Now they've been doing GET requests to these respective URLs for about 24h and the results so far are as follows:

Side by side

I don't know how much response times are "skewed" because of the long tail of response times for Mumbai and Sydney.
But if you take an average of the times for San Francisco, New York, London and Frankfurt you get:

KeyCDN
KeyCDN on Hyperping

Spaces
DigitalOcean Spaces on Hyperping

In Conclusion

Being able to offload all the files from disk and put them somewhere safe is an important feature. In my side project Song Search I actually, currently, host about 7GB of images (~500k files), directly on disk and it's making me nervous. I need to move them off to something like Spaces. But it's a cumbersome to have to make sure every single file generated on disk is correctly synced. Especially if post-processing is happening with the file using the local file system. (This project runs mozjpeg and guetzli on every time).

Either way, this is a non-trivial dev-ops topic with many angles and opinions. I just thought I'd share about my quick research and performance testing.

And last but not least, the difference between 20ms and 30ms isn't important if 90+% of your visitors are from US. All of these considerations depend on your context.

UPDATE - Oct 1, 2018

I'll continue to take the risk of looking like an idiot who doesn't understand networks and the science of data analysis.

I wrote a Python script which downloads random images from each CDN URL. You leave it running for a long time and hopefully the median will start to even out and be less affected by your own network saturation.

I ran it on my laptop; from South Carolina, USA:

DOMAIN                                             MEDIAN     MEAN
songsearch.nyc3.cdn.digitaloceanspaces.com         0.140s     0.335s
songsearch-2916.kxcdn.com                          0.165s     0.250s
2,705 iterations.

And my colleague Mathieu ran it; from Barcelona, Spain:

DOMAIN                                             MEDIAN     MEAN
songsearch.nyc3.cdn.digitaloceanspaces.com         1.027s     1.168s    
songsearch-2916.kxcdn.com                          0.574s     0.648s    
134 iterations.

And my colleague Ethan ran it; from New York City, USA:

DOMAIN                                             MEDIAN     MEAN
songsearch.nyc3.cdn.digitaloceanspaces.com         0.335s     0.595s
songsearch-2916.kxcdn.com                          0.066s     0.076s
122 iterations.

I think that if you're in Barcelona you're so far away from the nearest edge location that the latency is "king of the difference". Mathieu found the KeyCDN median download times to be almost twices as good!

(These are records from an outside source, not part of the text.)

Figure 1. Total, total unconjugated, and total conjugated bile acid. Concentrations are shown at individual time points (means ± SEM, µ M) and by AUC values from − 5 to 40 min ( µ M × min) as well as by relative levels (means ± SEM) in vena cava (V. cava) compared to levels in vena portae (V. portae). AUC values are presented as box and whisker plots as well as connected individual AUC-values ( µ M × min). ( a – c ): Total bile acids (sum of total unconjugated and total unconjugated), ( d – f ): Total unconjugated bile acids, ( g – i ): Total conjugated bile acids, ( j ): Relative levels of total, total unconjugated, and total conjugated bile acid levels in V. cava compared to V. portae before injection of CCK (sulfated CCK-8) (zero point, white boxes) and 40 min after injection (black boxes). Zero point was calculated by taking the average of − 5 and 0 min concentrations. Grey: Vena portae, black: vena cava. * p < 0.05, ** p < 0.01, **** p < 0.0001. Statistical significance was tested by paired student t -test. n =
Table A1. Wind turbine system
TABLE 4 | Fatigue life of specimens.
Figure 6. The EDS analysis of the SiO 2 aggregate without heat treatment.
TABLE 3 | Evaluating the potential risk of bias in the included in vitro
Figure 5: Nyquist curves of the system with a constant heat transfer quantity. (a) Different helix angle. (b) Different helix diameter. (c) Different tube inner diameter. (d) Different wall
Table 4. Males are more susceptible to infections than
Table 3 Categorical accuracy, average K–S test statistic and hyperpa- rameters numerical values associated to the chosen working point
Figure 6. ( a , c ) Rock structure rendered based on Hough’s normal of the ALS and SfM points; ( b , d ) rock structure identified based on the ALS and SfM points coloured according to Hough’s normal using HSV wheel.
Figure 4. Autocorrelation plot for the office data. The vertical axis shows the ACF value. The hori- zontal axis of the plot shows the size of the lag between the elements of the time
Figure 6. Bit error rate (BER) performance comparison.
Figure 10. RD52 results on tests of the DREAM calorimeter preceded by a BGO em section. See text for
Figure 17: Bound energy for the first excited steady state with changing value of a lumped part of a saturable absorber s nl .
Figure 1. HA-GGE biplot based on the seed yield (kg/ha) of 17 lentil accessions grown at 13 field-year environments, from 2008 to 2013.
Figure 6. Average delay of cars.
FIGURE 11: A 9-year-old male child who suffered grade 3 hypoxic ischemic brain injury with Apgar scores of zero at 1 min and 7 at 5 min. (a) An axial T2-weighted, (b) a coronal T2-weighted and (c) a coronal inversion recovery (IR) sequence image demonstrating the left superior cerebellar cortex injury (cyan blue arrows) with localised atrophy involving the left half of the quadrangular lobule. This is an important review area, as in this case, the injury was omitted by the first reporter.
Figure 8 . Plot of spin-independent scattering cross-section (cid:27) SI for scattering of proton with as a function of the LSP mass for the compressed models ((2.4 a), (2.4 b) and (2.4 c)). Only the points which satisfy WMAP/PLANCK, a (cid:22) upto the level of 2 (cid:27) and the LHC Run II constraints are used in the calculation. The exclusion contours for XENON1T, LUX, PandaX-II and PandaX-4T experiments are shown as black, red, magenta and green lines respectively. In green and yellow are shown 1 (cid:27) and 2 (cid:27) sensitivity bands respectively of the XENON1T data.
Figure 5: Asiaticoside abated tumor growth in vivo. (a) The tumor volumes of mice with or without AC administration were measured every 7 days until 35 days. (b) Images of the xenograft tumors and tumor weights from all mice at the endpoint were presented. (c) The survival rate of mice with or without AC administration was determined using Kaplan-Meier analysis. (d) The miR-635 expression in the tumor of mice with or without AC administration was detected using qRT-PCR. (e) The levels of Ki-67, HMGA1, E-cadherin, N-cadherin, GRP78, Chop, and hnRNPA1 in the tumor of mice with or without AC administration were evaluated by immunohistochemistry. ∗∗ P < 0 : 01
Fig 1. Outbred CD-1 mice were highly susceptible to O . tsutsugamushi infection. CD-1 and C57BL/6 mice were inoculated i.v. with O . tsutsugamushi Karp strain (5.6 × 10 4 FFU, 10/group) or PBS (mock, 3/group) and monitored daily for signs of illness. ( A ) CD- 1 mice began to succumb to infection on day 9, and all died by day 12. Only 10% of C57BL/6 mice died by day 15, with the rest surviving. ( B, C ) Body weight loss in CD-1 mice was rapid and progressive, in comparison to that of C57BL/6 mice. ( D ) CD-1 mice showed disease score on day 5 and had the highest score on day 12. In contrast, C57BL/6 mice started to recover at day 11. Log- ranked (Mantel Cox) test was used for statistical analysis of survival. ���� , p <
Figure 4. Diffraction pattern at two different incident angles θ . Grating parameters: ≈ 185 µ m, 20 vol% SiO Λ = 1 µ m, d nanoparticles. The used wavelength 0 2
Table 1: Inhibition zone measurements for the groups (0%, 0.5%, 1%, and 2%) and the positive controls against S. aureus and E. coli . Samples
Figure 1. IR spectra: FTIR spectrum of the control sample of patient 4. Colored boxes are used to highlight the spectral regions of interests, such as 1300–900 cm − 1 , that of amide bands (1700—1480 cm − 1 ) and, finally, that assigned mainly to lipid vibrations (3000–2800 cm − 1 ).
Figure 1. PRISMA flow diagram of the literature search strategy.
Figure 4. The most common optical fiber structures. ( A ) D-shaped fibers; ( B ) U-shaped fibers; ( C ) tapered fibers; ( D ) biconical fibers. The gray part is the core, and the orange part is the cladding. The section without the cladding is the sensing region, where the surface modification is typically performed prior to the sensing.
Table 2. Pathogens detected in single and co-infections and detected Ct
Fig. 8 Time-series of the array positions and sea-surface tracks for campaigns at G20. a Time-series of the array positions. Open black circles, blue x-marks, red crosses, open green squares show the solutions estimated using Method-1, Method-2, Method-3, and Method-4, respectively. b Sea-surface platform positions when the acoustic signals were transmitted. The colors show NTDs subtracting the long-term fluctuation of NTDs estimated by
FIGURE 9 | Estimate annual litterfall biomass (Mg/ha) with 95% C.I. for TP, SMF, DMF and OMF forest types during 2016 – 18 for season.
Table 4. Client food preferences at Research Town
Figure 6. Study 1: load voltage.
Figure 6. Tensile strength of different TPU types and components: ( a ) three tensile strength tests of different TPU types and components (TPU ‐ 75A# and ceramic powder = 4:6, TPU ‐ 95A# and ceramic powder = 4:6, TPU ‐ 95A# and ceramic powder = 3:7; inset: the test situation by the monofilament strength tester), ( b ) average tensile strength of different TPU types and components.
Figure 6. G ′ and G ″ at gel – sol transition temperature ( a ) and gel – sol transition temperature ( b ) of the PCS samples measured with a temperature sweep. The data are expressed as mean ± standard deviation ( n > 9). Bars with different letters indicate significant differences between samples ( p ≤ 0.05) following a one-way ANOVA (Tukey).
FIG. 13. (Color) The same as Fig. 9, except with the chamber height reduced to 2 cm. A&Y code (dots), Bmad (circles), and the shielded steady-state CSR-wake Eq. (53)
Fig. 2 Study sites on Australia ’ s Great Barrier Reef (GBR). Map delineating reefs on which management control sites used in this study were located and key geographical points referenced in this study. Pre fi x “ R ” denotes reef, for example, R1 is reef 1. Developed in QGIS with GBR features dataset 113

If you're in New York, where I suspect DigitalOcean has an edge location and I know KeyCDN has one the latency probably matters less and what matters more is the speed of the CDN web servers. In Ethan's case (only 122 measurement points) the median for KeyCDN is almost five times better! Not sure what that means but it definitely raises thoughts about how this actually matters a lot.

Also, if you're in Barcelona you would definitely want to download the little JPEGs half a second faster if you could.